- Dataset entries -
....
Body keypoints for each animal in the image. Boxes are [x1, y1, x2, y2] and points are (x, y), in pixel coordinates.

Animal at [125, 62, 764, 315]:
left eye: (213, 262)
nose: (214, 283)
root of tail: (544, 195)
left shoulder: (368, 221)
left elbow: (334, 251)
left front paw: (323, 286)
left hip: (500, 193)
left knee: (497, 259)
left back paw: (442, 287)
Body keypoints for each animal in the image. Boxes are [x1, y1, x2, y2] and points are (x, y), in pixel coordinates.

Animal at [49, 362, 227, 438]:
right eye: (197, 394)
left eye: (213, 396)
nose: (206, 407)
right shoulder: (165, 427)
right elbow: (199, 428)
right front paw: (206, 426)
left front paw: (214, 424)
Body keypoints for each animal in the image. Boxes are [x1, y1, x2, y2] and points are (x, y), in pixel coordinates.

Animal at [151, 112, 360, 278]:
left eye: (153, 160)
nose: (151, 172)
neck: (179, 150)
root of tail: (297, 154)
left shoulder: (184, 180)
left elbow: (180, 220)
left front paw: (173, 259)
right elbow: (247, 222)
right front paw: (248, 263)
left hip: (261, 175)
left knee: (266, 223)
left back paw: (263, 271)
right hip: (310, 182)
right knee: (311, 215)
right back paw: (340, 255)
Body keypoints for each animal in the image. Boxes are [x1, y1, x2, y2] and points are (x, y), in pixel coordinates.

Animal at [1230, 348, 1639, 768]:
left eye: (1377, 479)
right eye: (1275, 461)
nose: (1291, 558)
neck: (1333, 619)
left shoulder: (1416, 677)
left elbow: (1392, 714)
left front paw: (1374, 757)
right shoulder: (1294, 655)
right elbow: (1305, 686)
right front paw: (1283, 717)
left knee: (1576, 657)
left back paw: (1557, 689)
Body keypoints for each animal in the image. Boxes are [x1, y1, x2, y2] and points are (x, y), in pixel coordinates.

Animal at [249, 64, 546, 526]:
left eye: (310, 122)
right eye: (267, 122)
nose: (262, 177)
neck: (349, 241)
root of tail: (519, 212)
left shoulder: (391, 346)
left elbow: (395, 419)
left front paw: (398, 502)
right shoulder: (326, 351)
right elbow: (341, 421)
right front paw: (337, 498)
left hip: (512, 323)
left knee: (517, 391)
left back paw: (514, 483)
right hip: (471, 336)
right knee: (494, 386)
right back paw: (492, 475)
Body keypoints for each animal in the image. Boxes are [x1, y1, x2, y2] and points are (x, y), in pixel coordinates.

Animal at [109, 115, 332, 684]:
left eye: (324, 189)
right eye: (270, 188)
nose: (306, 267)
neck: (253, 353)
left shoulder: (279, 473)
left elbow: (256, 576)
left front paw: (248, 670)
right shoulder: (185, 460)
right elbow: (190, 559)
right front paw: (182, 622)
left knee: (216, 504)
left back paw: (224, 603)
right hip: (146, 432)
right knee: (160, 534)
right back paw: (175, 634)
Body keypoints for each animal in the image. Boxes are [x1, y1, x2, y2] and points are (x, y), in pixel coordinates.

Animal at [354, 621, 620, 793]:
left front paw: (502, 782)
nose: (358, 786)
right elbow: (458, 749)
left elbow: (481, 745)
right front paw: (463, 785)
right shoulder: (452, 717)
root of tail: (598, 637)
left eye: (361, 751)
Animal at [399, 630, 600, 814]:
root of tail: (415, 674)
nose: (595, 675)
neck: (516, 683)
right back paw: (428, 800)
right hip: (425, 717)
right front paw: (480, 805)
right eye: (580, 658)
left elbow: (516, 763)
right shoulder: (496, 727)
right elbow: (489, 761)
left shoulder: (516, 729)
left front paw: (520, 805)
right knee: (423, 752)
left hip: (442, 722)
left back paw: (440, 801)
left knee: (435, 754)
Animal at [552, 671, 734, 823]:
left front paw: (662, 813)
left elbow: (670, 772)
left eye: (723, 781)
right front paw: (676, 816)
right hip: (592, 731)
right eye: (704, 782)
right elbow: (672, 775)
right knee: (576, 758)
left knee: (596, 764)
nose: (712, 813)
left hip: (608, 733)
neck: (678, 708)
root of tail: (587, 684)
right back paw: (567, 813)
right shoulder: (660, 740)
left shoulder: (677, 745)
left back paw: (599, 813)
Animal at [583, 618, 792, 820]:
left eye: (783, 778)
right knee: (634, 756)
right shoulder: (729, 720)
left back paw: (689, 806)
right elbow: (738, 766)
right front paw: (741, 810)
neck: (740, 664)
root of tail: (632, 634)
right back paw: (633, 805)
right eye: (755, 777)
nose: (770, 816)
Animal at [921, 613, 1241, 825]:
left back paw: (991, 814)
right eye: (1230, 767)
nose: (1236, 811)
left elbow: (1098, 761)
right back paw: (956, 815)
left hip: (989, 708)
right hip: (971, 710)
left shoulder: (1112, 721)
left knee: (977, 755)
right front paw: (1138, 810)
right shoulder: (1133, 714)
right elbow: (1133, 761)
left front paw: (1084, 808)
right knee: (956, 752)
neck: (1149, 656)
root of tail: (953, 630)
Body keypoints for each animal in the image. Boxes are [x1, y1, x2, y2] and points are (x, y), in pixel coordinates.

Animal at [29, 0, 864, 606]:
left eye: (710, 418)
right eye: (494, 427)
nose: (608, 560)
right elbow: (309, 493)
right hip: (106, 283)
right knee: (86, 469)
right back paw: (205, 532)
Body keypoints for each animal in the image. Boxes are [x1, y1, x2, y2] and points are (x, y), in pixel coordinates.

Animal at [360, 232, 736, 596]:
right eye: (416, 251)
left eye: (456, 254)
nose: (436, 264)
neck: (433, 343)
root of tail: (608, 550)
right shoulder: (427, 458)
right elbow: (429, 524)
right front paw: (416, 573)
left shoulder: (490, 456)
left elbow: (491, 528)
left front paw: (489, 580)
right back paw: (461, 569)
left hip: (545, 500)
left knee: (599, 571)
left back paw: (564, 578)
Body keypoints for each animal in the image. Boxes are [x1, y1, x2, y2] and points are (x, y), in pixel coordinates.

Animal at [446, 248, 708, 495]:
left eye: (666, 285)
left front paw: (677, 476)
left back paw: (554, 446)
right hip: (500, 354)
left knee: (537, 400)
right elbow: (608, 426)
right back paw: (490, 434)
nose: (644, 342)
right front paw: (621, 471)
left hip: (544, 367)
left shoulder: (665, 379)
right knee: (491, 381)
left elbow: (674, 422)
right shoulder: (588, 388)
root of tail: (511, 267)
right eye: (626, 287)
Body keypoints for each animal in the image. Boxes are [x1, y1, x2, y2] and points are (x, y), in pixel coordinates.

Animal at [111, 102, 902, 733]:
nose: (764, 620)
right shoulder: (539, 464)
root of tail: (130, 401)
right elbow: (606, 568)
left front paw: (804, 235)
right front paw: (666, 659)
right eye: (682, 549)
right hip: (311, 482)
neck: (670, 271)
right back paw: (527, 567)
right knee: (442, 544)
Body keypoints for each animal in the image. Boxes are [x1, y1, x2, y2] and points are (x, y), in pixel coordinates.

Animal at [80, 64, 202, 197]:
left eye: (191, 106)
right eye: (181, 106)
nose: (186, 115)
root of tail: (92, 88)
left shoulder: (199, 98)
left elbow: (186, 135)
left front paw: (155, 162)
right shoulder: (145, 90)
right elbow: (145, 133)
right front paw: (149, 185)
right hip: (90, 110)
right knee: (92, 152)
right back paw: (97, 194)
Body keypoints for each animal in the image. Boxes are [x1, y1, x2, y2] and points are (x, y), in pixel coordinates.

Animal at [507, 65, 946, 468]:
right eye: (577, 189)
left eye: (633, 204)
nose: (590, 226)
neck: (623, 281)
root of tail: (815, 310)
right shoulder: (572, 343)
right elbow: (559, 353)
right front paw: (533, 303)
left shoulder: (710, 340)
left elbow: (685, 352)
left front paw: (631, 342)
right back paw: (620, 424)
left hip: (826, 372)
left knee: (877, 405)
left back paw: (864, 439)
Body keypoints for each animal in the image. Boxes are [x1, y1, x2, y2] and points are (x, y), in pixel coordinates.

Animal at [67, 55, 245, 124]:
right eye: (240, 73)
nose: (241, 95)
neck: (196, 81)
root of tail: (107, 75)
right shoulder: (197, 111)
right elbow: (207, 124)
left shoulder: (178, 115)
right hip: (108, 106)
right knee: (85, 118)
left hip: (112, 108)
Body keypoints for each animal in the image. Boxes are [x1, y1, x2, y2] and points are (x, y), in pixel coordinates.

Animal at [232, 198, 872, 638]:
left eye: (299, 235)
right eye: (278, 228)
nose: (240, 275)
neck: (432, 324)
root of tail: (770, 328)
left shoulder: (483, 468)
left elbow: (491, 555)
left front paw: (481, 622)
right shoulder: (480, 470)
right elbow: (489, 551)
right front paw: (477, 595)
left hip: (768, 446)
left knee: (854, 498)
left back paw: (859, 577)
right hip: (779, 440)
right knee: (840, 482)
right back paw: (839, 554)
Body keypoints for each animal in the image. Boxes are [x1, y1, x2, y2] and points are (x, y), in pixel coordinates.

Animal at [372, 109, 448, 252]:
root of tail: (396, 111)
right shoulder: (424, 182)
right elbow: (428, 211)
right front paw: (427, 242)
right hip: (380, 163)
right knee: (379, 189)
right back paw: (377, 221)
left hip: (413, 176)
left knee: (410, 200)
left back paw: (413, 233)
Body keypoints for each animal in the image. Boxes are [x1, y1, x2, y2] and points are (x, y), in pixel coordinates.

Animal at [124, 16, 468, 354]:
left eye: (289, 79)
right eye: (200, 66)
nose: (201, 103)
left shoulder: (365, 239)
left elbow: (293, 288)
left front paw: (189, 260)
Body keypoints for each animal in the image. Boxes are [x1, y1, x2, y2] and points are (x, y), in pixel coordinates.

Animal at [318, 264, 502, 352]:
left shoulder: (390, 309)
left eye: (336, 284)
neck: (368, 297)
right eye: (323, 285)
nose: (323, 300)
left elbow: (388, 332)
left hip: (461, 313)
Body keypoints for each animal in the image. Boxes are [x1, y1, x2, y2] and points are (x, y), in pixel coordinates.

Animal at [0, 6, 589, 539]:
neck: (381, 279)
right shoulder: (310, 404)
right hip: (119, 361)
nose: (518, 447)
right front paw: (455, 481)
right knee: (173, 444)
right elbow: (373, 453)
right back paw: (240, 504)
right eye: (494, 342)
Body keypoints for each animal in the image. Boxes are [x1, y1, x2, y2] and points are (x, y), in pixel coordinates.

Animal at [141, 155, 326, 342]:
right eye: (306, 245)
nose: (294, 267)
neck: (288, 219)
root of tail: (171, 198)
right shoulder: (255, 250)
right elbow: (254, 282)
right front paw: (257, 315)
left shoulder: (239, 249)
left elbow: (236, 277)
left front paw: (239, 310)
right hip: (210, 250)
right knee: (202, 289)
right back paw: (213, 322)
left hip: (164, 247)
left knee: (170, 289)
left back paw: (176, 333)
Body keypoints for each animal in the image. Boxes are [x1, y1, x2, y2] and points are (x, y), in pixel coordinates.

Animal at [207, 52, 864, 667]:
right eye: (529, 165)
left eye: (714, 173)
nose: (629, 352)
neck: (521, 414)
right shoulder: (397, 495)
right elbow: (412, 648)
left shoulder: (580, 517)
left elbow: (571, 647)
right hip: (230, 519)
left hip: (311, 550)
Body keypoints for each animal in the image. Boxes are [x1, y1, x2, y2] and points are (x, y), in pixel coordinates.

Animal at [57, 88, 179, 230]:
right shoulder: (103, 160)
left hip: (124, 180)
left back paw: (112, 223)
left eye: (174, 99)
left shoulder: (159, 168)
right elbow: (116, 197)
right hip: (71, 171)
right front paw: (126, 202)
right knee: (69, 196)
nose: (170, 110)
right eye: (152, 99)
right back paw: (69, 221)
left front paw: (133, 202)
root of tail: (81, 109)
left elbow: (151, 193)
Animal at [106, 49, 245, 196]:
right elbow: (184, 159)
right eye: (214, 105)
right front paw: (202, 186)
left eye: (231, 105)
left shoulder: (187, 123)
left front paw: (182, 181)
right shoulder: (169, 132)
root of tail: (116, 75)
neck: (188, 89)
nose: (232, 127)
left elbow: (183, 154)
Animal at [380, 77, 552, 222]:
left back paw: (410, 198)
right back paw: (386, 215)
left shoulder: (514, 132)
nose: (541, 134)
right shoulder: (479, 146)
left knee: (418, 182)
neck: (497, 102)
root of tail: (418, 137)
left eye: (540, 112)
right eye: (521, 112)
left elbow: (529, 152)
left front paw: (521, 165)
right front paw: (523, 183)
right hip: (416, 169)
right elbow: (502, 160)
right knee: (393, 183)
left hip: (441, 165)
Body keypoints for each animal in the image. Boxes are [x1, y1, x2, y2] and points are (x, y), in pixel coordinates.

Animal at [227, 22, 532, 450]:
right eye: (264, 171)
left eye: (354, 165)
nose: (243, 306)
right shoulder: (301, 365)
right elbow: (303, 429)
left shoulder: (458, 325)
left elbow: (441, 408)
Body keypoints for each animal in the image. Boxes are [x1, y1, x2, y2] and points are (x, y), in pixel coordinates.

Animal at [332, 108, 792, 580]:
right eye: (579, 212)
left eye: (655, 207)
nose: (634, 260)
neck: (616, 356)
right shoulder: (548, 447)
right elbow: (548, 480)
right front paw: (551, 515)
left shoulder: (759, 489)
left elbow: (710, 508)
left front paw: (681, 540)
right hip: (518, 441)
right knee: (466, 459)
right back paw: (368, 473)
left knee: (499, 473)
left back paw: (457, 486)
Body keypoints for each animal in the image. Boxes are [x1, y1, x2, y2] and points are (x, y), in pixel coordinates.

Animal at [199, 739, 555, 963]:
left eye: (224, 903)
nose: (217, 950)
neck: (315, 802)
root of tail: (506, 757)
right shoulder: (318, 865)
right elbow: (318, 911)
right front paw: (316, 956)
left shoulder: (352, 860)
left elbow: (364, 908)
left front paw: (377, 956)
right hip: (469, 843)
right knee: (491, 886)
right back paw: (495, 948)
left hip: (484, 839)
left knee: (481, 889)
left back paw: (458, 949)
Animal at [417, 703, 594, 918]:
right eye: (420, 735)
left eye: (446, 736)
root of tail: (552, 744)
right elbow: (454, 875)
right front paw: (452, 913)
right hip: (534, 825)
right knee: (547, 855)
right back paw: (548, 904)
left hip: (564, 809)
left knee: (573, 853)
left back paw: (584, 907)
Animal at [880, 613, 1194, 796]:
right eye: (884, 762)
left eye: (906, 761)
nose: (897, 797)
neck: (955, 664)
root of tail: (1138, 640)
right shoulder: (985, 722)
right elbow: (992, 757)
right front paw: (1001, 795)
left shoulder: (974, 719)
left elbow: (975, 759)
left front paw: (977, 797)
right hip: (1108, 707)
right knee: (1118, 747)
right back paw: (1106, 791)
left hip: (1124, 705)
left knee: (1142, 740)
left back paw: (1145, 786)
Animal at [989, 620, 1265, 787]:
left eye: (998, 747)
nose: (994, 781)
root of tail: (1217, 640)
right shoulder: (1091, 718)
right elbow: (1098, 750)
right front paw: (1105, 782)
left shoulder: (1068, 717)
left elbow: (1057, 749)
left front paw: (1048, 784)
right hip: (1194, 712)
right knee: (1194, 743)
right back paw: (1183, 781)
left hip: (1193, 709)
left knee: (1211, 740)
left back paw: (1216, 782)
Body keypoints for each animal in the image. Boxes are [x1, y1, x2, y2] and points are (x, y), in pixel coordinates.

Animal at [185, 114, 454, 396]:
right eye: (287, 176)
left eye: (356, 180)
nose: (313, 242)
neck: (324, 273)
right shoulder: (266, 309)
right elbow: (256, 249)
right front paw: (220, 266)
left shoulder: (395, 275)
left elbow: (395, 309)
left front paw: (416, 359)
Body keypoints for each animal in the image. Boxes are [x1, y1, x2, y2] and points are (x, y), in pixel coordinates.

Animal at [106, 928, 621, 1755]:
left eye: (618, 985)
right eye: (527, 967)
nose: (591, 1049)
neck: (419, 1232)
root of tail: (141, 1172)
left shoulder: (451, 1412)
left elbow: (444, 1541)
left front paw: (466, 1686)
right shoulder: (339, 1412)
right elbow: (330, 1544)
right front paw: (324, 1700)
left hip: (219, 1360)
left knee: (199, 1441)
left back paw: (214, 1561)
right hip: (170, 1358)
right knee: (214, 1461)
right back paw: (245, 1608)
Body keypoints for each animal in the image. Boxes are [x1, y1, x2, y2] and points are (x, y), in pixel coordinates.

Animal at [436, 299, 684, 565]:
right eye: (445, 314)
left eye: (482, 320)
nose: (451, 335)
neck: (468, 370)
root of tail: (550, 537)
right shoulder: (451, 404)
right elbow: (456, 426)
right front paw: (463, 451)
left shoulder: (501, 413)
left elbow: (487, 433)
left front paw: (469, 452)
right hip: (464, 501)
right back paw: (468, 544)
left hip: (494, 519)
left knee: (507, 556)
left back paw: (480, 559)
....
- What is being asked -
What is needed is a verbatim copy of every line in the records above from the one containing "left eye: (998, 747)" down to the one containing "right elbow: (256, 249)", both included, and nothing more.

- Exercise output -
left eye: (998, 747)
nose: (994, 781)
root of tail: (1217, 640)
right shoulder: (1091, 718)
right elbow: (1098, 750)
right front paw: (1105, 782)
left shoulder: (1068, 717)
left elbow: (1057, 749)
left front paw: (1048, 784)
right hip: (1194, 712)
right knee: (1194, 743)
right back paw: (1183, 781)
left hip: (1193, 709)
left knee: (1211, 740)
left back paw: (1216, 782)
Body keypoints for each animal in the image. Boxes are [x1, y1, x2, y2] and points are (x, y), in pixel coordinates.

Animal at [185, 114, 454, 396]:
right eye: (287, 176)
left eye: (356, 180)
nose: (313, 242)
neck: (324, 273)
right shoulder: (266, 309)
right elbow: (256, 249)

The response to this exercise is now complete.